"O Chega conseguiu colocar o pobre contra o pobre"

No livro "Por dentro do Chega - a face oculta da extrema-direita em Portugal", o jornalista Miguel Carvalho mergulha nos bastidores do partido, desde as suas origens, recorrendo a documentos internos e testemunhos de antigos e atuais dirigentes ou militantes.

Teresa Borges - Antena 1 /

Miguel Carvalho - Facebook

Em entrevista à Antena 1, relata o cenário de “guerra civil interna” que se viveu nos primeiros anos do Chega, o “clima de paranoia” que levou André Ventura a ponderar uma fuga para Marrocos e explica como o partido se está a implementar nas escolas, onde muitas crianças “ainda não votam, mas já têm a narrativa do Chega na ponta da língua”.

“Se o eleitorado do Chega, ou pelo menos uma parte dele, conhecesse a fundo aquilo que é o partido por dentro, jamais votaria num partido como o Chega”, refere Miguel Carvalho, insistindo na necessidade de não se confundir dirigentes, militantes e eleitores. 

“Pela minha experiência, em contacto com centenas e centenas de pessoas que votaram no Chega, tenho um grande respeito por muitas delas, em alguns casos pelas suas histórias de vida”, acrescenta.“Compreendi o que se gerou naquelas cabeças para que a dada altura o Chega parecesse uma opção”.

O jornalista, que investigou ao longo dos últimos cinco anos o partido, relata como, mesmo antes de ser deputado, André Ventura soube capitalizar o sentimento de “descrédito da classe política” e da “falta da palavra dada ao longo de anos”. 

“Foi a zonas do país onde não ia um político há muito tempo. Podia não ter ido lá oferecer grande coisa na altura, não ter propriamente um programa – como acho que ainda hoje não tem – mas as pessoas valorizaram a sua presença e a possibilidade de ter ali alguém que gritaria por elas”, explica Miguel Carvalho. 

Uma aposta que se mantém ainda hoje. “O Chega conseguiu algo que tem, a meu ver, um requinte maquiavélico, mas que é um sinal dos nossos tempos, que é colocar o pobre contra o pobre”, considera o autor.“Pessoas a receber o rendimento social de inserção, mas que não querem que o vizinho do lado, nas mesmas circunstâncias, receba. E o Chega conseguiu, de alguma maneira, harmonizar isto como seu eleitorado, esta inveja do outro”.
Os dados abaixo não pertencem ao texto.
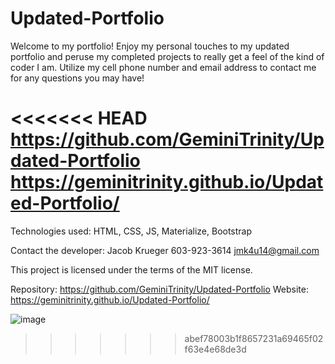 # Updated-Portfolio

Welcome to my portfolio! Enjoy my personal touches to my updated portfolio and peruse my completed projects to really get a feel of the kind of coder I am. Utilize my cell phone number and email address to contact me for any questions you may have!

<<<<<<< HEAD
https://github.com/GeminiTrinity/Updated-Portfolio
https://geminitrinity.github.io/Updated-Portfolio/
=======
Technologies used: HTML, CSS, JS, Materialize, Bootstrap

Contact the developer:
Jacob Krueger
603-923-3614
jmk4u14@gmail.com

This project is licensed under the terms of the MIT license.

Repository: https://github.com/GeminiTrinity/Updated-Portfolio
Website: https://geminitrinity.github.io/Updated-Portfolio/

![image](https://user-images.githubusercontent.com/70424037/99175096-cb44b080-26d8-11eb-9d63-016a49fcf990.png)
>>>>>>> abef78003b1f8657231a69465f02f63e4e68de3d
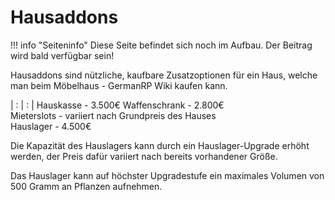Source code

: # Hausaddons

!!! info "Seiteninfo" 
      Diese Seite befindet sich noch im Aufbau. Der Beitrag wird bald verfügbar sein!

Hausaddons sind nützliche, kaufbare Zusatzoptionen für ein Haus, welche man beim Möbelhaus - GermanRP Wiki kaufen kann.

| : | : |
Hauskasse - 3.500€
Waffenschrank - 2.800€		
Mieterslots - variiert nach Grundpreis des Hauses		
Hauslager - 4.500€

Die Kapazität des Hauslagers kann durch ein Hauslager-Upgrade erhöht werden, der Preis dafür variiert nach bereits vorhandener Größe.

Das Hauslager kann auf höchster Upgradestufe ein maximales Volumen von 500 Gramm an Pflanzen aufnehmen.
O livro aborda também os conflitos internos que marcaram os primeiros anos do partido. “Hoje o partido está muito mais domesticado, mais obediente ao chefe. Naqueles primeiros anos, sobretudo até ao final de 2021, tinha alguma contestação interna e alguns opositores que, mesmo não estando em discordância no geral com a direção, consideravam que se estava a caminhar largamente para um clima absolutamente autoritário”, refere Miguel Carvalho. 

Neste período, contam dissidentes do partido ao autor, a gravação de conversas e telefonemas não autorizadas, utilizadas contra adversários internos, era prática recorrente. “Um simples telefonema entre militantes ou entre dirigentes opositores era o pretexto para se gravar a conversa e a conversa sem usada junto da direção para afastar este ou aquele dirigente”, afirma o jornalista, que fala mesmo em matéria de relevância criminal. 

São práticas ilegais. Só de imaginar que um partido como este, à beira de, eventualmente, ganhar umas eleições ou de participar numa governação em coligação, só de um partido com estas práticas pode, por exemplo, ficar com a pasta do Ministério da Administração Interna, que gere os dossiers mais complexos, confidenciais e secretos do governo português, é absolutamente assustador”, reforça o jornalista.

Nas livrarias desde 15 de setembro, o livro “Por dentro do Chega - a face oculta da extrema-direita em Portugal” é lançado este domingo, 21 de setembro, na Casa do Comum, em Lisboa. A apresentação está a cargo de Isabel Duarte, Teresa Violante e Tiago Rodrigues.